Esercizio scritto 1: Puoi riprodurre parola per parola il brano della fonte che si apre con le parole contenenti "Non è richiesta" e termina con "stato delle persone."?
Esercizio scritto 2: Quali numeri di causa e numeri di regolamento cita la fonte? Elencali tutti.

Fonte:
--------------------------------
Rileva al riguardo la definizione offerta dagli organi di giustizia comunitaria in una serie di controversie relative a questioni sollevate dal personale della Comunità stessa. La Corte di giustizia nella sentenza del 15 settembre 1994 in causa C-452/93, Pedro Magdalena Fernandez c. Commissione, in Raccolta, 1993, p. I-4295 ss., ha chiarito che «la residenza abituale è il luogo in cui l’interessato ha fissato, con voluto carattere di stabilità, il centro permanente o abituale dei propri interessi, fermo restando che, ai fini della determinazione del luogo di residenza abituale, occorre tener conto di tutti gli elementi di fatto che contribuiscono alla sua costituzione» (par. 22). La continuità della presenza in un determinato luogo per collocare in esso la sua residenza abituale non va peraltro intesa in termini assoluti, potendosi al contrario ammettere dei periodi di interruzione della permanenza materiale senza che ciò coniprometta il perdurare della residenza (cfr. in proposito la decisione del Tribunale di primo grado nella sentenza del 25 ottobre 2005, in causa T-298/02, Anna Herrero Romeu e. Commissione, par. 51).

 

Non è richiesta – e ciò rappresenta una significativa differenza rispetto al sistema di competenza previsto nel regolamento n. 44/2001 – la presenza della residenza del convenuto in uno Stato comunitario al fine di rendere nei suoi confronti necessariamente operante la disciplina comunitaria, di modo che non residua alcuno spazio per l’applicazione delle regole che delimitano la competenza giurisdizionale proprie di ciascuno Stato membro.

 

 

5. La competenza in caso di domanda accessoria alle azioni di stato delle persone.

 

Come si è visto, stabiliscono le lett. c) e d) dell’art. 3 del nuovo regolamento n. 4/2009 la competenza, rispettivamente:

 

c) dell’ «autorità giurisdizionale competente secondo la legge del foro a conoscere di un’azione relativa allo stato delle persone qualora la domanda relativa a un’obbligazione alimentare sia accessoria a detta azione, salvo che tale competenza sia fondata unicamente sulla cittadinanza di una delle parti»; o

d) dell’ «autorità giurisdizionale competente secondo la legge del foro a conoscere di un’azione relativa alla responsabilità genitoriale qualora la domanda relativa a un’obbligazione alimentare sia accessoria a detta azione, salvo che tale competenza sia fondata unicamente sulla cittadinanza di una delle parti».
--------------------------------
Dati riportati:
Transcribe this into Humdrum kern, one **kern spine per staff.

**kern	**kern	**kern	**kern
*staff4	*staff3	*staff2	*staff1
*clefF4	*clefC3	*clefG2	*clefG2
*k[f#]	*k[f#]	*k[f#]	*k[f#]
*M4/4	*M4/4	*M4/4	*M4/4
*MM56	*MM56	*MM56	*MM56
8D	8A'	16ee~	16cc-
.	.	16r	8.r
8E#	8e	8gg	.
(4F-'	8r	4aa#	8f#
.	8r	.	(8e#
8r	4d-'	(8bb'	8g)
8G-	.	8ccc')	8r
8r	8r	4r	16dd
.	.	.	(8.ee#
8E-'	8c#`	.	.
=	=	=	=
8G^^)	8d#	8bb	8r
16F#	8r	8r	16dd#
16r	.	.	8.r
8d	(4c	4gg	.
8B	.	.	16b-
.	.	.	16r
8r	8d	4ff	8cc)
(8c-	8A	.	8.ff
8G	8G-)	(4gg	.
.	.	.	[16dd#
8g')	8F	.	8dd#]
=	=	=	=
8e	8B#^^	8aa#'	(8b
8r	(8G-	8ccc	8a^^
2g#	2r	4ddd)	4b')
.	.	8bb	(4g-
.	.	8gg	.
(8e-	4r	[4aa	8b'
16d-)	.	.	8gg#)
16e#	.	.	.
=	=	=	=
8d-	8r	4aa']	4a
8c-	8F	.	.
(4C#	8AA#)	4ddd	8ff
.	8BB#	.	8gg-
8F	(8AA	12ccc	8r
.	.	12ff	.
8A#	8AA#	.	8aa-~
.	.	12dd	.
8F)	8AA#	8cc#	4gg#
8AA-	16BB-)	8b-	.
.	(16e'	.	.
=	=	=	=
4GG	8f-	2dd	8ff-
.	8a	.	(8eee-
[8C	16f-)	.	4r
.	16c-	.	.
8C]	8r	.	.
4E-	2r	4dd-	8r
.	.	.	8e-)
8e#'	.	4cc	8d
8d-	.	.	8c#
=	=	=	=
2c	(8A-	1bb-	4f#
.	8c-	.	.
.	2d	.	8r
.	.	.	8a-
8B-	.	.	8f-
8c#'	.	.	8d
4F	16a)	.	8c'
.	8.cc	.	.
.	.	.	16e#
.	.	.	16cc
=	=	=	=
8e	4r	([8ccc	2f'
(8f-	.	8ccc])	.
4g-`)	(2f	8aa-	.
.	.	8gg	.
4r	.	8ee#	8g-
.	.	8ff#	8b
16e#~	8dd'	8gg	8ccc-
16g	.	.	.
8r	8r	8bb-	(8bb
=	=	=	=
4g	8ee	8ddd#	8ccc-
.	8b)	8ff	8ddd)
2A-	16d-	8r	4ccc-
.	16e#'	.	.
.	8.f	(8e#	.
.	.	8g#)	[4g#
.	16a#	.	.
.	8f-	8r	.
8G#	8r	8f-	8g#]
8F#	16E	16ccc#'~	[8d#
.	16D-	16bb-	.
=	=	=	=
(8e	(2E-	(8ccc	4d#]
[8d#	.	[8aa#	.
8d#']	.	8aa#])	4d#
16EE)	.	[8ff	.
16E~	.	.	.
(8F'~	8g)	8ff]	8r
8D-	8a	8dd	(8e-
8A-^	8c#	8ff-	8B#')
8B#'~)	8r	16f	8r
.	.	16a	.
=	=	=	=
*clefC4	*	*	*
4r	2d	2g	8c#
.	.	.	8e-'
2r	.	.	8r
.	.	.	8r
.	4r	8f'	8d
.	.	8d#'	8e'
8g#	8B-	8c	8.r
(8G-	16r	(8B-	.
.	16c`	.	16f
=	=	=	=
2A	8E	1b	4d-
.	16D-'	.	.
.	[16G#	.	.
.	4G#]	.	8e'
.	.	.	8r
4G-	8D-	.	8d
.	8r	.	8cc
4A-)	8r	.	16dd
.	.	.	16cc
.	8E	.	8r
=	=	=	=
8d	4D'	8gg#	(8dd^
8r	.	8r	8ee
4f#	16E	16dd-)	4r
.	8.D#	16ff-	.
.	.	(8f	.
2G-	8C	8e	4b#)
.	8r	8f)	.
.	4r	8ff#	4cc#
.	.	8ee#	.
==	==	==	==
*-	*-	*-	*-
--------------------------------
Risposta corretta 1:
Non è richiesta – e ciò rappresenta una significativa differenza rispetto al sistema di competenza previsto nel regolamento n. 44/2001 – la presenza della residenza del convenuto in uno Stato comunitario al fine di rendere nei suoi confronti necessariamente operante la disciplina comunitaria, di modo che non residua alcuno spazio per l’applicazione delle regole che delimitano la competenza giurisdizionale proprie di ciascuno Stato membro.

 

 

5. La competenza in caso di domanda accessoria alle azioni di stato delle persone.

Risposta corretta 2:
C-452/93
T-298/02
regolamento n. 44/2001
regolamento n. 4/2009